**** DATA TO EXAMINE

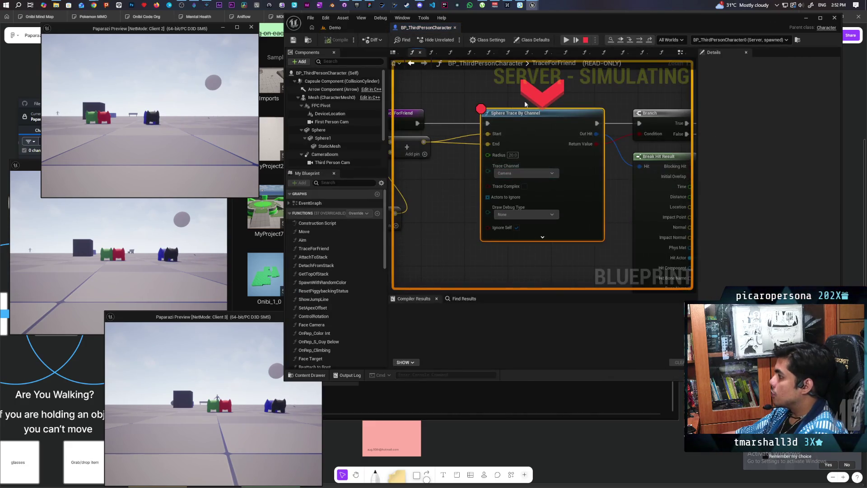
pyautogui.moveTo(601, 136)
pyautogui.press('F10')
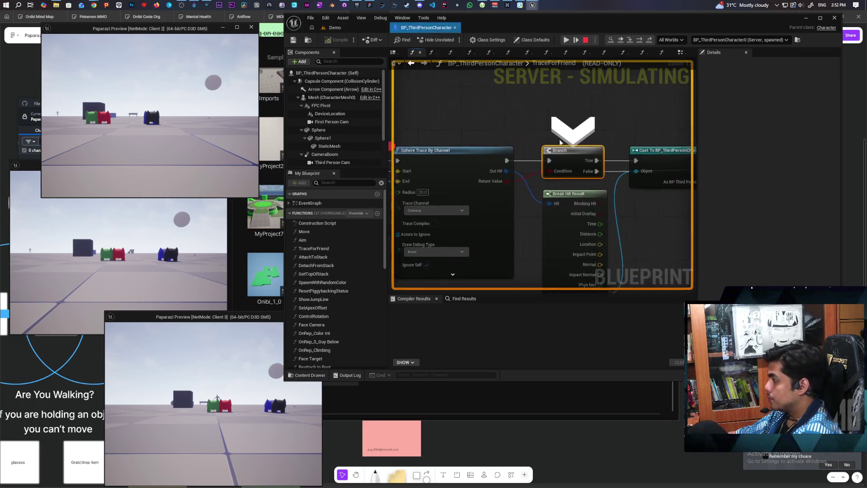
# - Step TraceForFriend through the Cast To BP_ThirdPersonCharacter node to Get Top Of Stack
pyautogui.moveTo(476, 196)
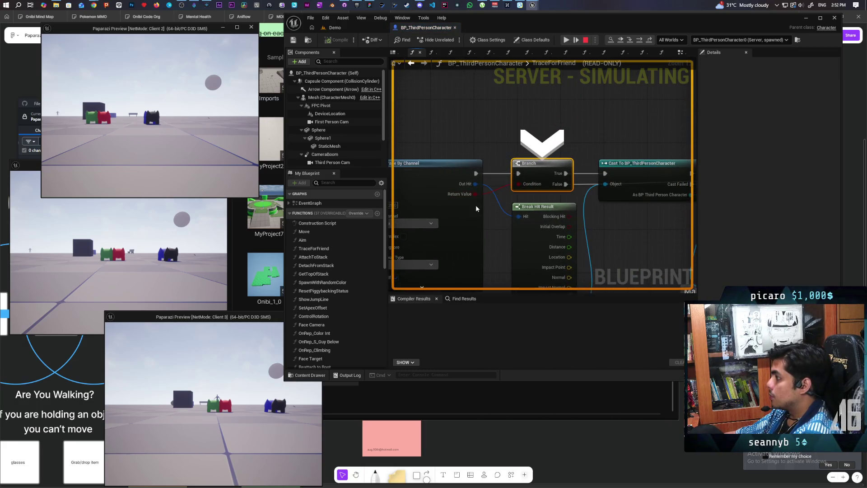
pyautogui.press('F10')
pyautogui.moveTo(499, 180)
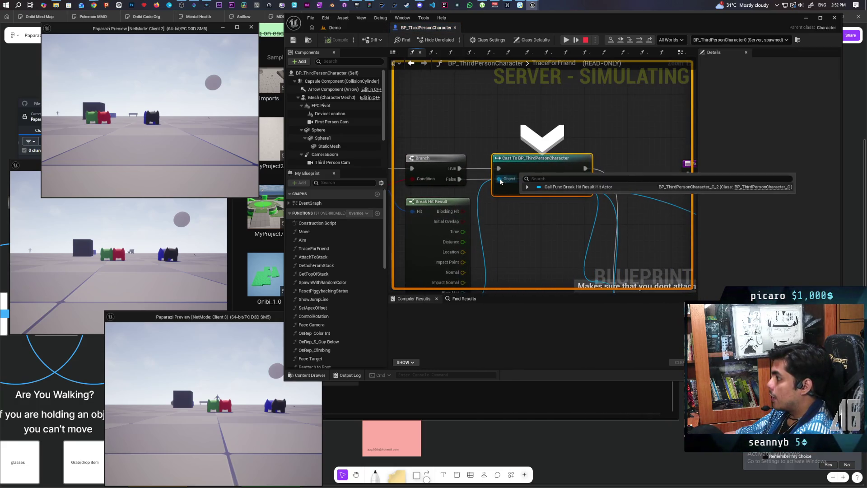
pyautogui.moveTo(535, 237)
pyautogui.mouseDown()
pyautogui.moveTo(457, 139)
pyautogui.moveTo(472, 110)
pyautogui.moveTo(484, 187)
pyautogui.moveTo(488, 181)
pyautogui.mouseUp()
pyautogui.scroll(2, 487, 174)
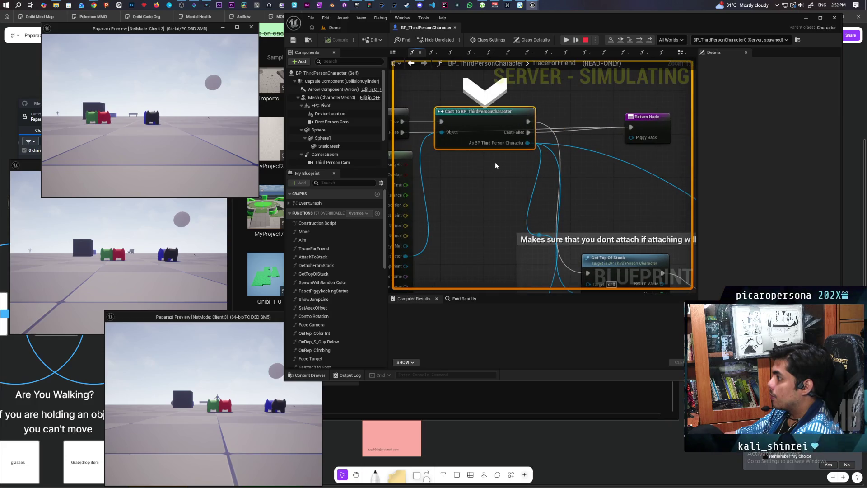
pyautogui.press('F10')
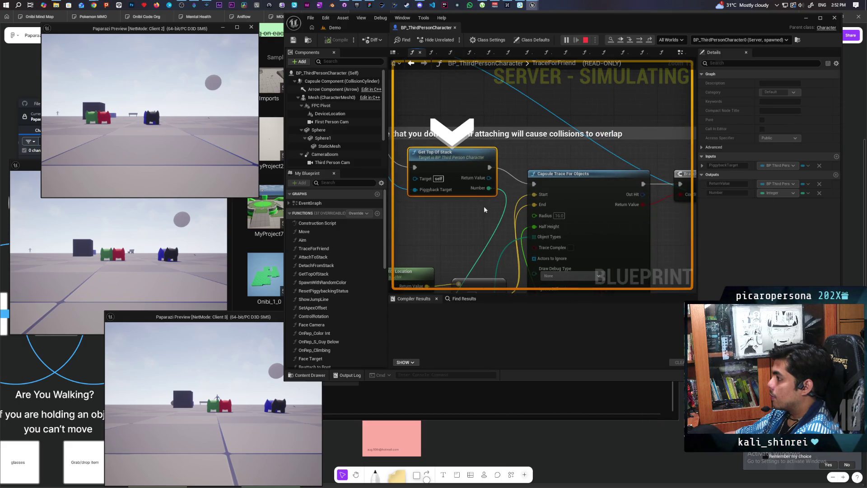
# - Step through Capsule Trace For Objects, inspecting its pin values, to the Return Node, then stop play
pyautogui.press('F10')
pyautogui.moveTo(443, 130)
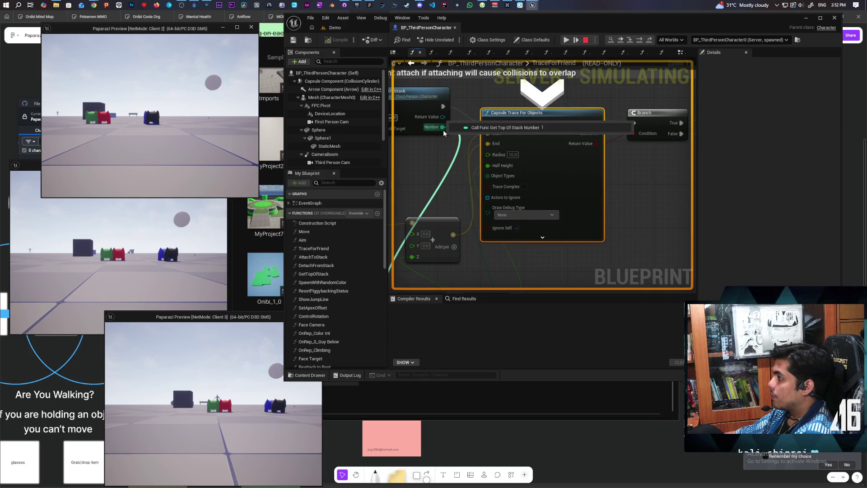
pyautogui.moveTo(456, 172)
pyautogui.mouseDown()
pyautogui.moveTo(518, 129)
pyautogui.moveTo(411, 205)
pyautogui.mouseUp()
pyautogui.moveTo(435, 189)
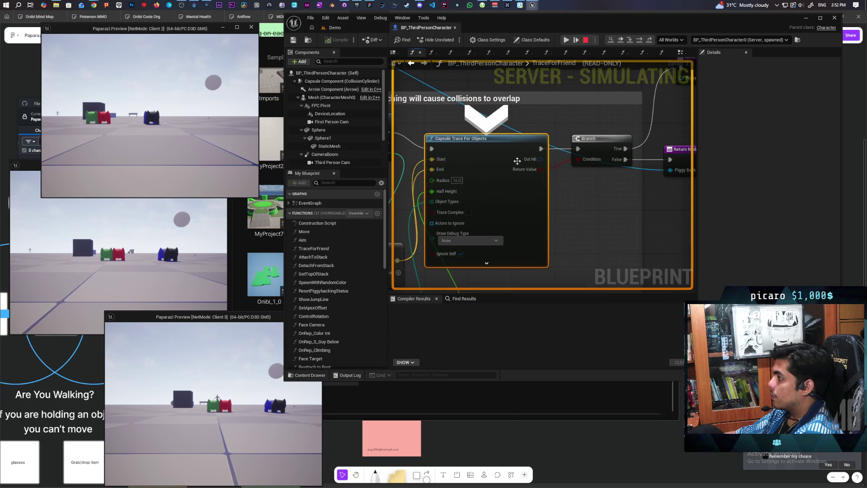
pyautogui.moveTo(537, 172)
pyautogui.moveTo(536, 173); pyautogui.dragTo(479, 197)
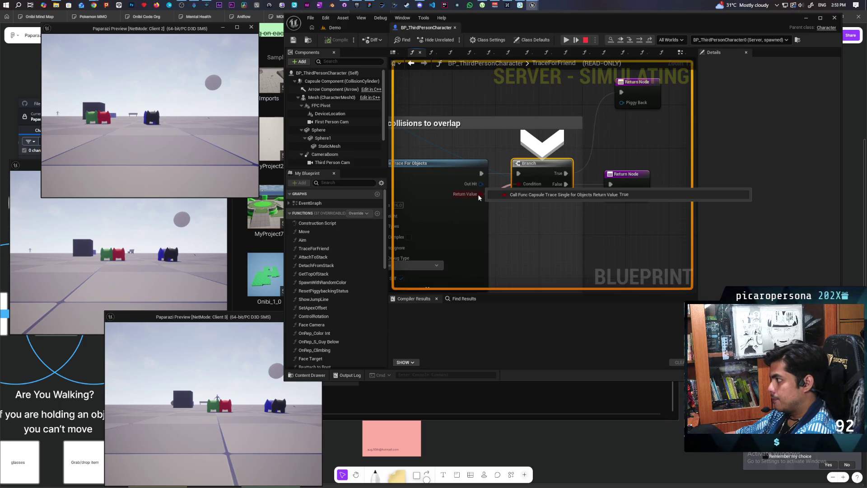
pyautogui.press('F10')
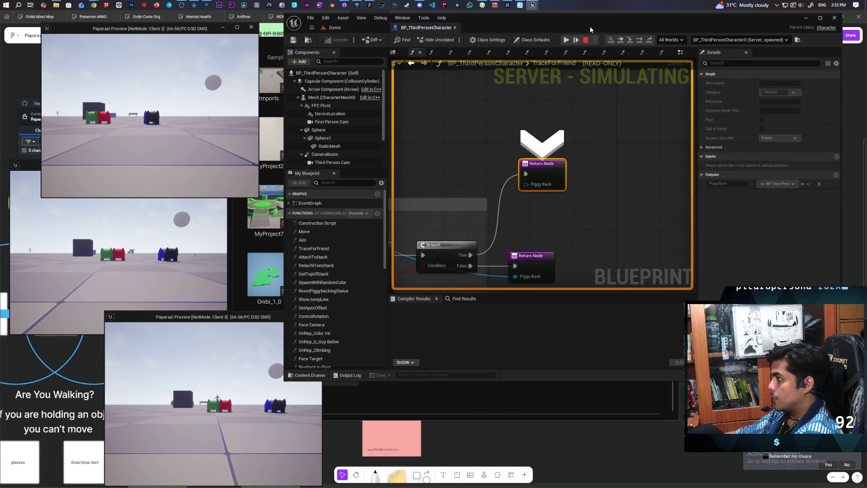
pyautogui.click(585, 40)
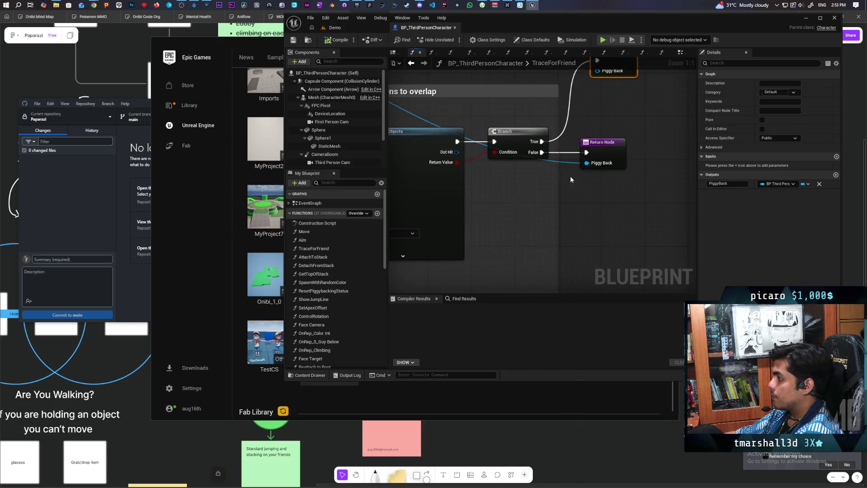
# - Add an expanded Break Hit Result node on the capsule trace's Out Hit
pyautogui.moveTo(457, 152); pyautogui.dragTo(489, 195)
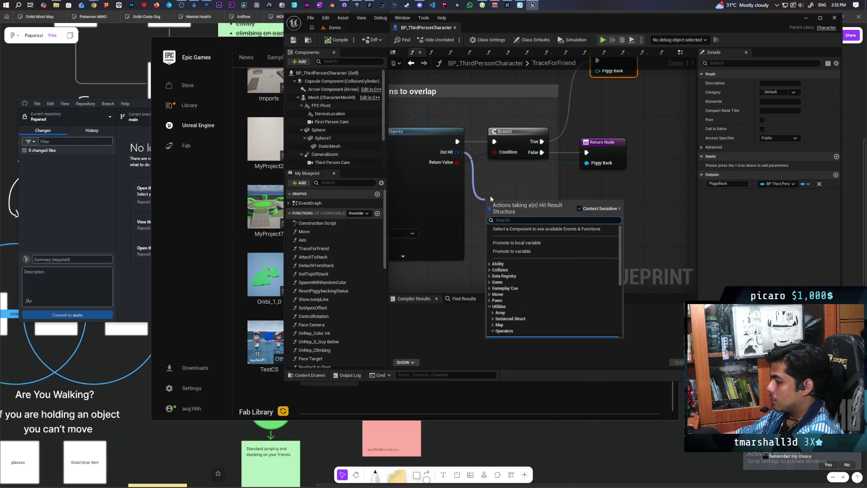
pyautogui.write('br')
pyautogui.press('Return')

********

*DESCRIPTION OF THE TASK:* Copy out the lines of the data where the word "Return" can be found.

*YOUR SOLUTION:*
# - Step through Capsule Trace For Objects, inspecting its pin values, to the Return Node, then stop play
pyautogui.press('Return')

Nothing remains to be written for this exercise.